Help With Adjusting Short Credit Spread

Discussion in 'Options' started by HealthPro, Apr 9, 2019.


  1. You wont go into the why of how come you held a position that has moved 23 points against you, that has moved almost 10% in the wrong direction?

    and people wonder why they fail at trading....
     
    #11     Apr 12, 2019
  2. kj5159

    kj5159


    I totally agree with you.

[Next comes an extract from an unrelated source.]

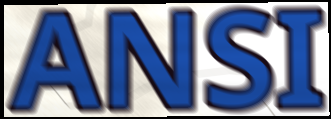
ANSIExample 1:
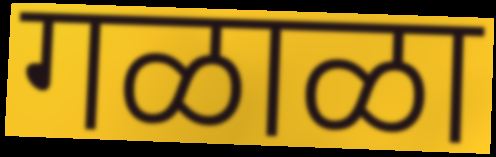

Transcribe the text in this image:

I'm particularly interested in the relationship between the prices of option contracts with the same expiry and different strikes (mostly vertical spreads but just looking at segments of the chain itself rather than a particular vertical spread).

    I have nothing concrete yet, haven't had the time to fully devote to understanding it but I'm highly convicted that the need/whatever to keep vertical spreads (any number of strikes) at certain prices creates pricing differences that wouldn't exist if for some reason the options all traded independently (obviously impossible and rediculous but it's useful in the breakdown of the problem to be solved).

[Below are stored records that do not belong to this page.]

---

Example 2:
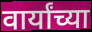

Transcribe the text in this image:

वार्यांच्या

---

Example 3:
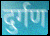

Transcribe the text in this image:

दुर्गण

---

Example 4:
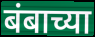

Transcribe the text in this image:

बंबाच्या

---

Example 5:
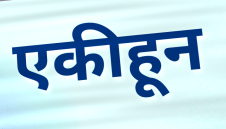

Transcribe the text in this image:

एकीहूनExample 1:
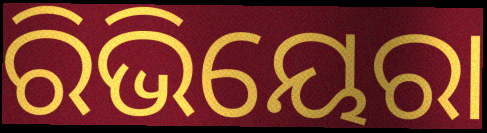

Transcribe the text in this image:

ରିଭିୟେରା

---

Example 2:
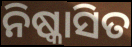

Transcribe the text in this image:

ନିଷ୍କାସିତ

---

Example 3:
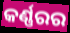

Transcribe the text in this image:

କର୍ଣ୍ଣରର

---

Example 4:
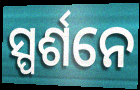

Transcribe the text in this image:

ସ୍ପର୍ଶନେ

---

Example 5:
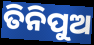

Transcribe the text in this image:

ତିନିପୁଅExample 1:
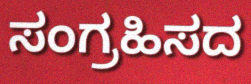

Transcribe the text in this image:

ಸಂಗ್ರಹಿಸದ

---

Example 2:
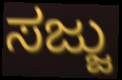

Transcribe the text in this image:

ಸಜ್ಜು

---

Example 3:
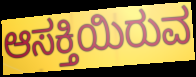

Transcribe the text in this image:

ಆಸಕ್ತಿಯಿರುವ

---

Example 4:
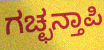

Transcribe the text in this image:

ಗಚ್ಛನ್ತಾಪಿ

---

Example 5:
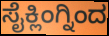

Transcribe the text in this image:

ಸೈಕ್ಲಿಂಗ್ನಿಂದ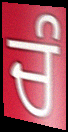
ਚੰ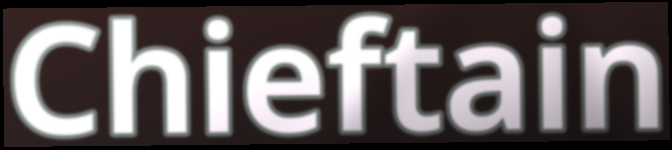
Chieftain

    So for instance you have an XYZ Dec 19 $100 call trading at $5 and the $105 call at $4, say you enter the trade now (long or short doesn't matter) and a few months down the road in say September, the spread will still be $1 or very close to it, while the options have deteriorated significantly, they might be at $1.50 and $2.50. To me this seems very out of whack although I haven't been able to look into it yet so I have no idea why.